┏━━
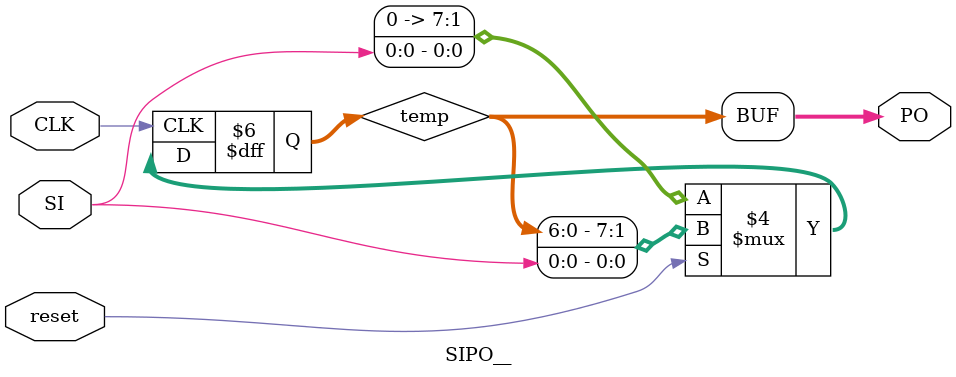
<source format=v>
module SIPO__(SI,CLK,PO,reset);
    input SI,CLK,reset;
    output [7:0]PO;
    reg [7:0]temp;
    always @(posedge CLK)
    begin
        if(~reset)
        begin
            temp=8'b00000000;
            temp={temp[6:0],SI};
        end
        else
            temp={temp[6:0],SI};
    end
    assign PO=temp;
endmodule

</source>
┗━━
> [EXERCISE OBJECTIVE]:
Images are to be excluded, and each record above written out word for word.

> [ANSWER SPACE]:
<source format=v>
module SIPO__(SI,CLK,PO,reset);
    input SI,CLK,reset;
    output [7:0]PO;
    reg [7:0]temp;
    always @(posedge CLK)
    begin
        if(~reset)
        begin
            temp=8'b00000000;
            temp={temp[6:0],SI};
        end
        else
            temp={temp[6:0],SI};
    end
    assign PO=temp;
endmodule

</source>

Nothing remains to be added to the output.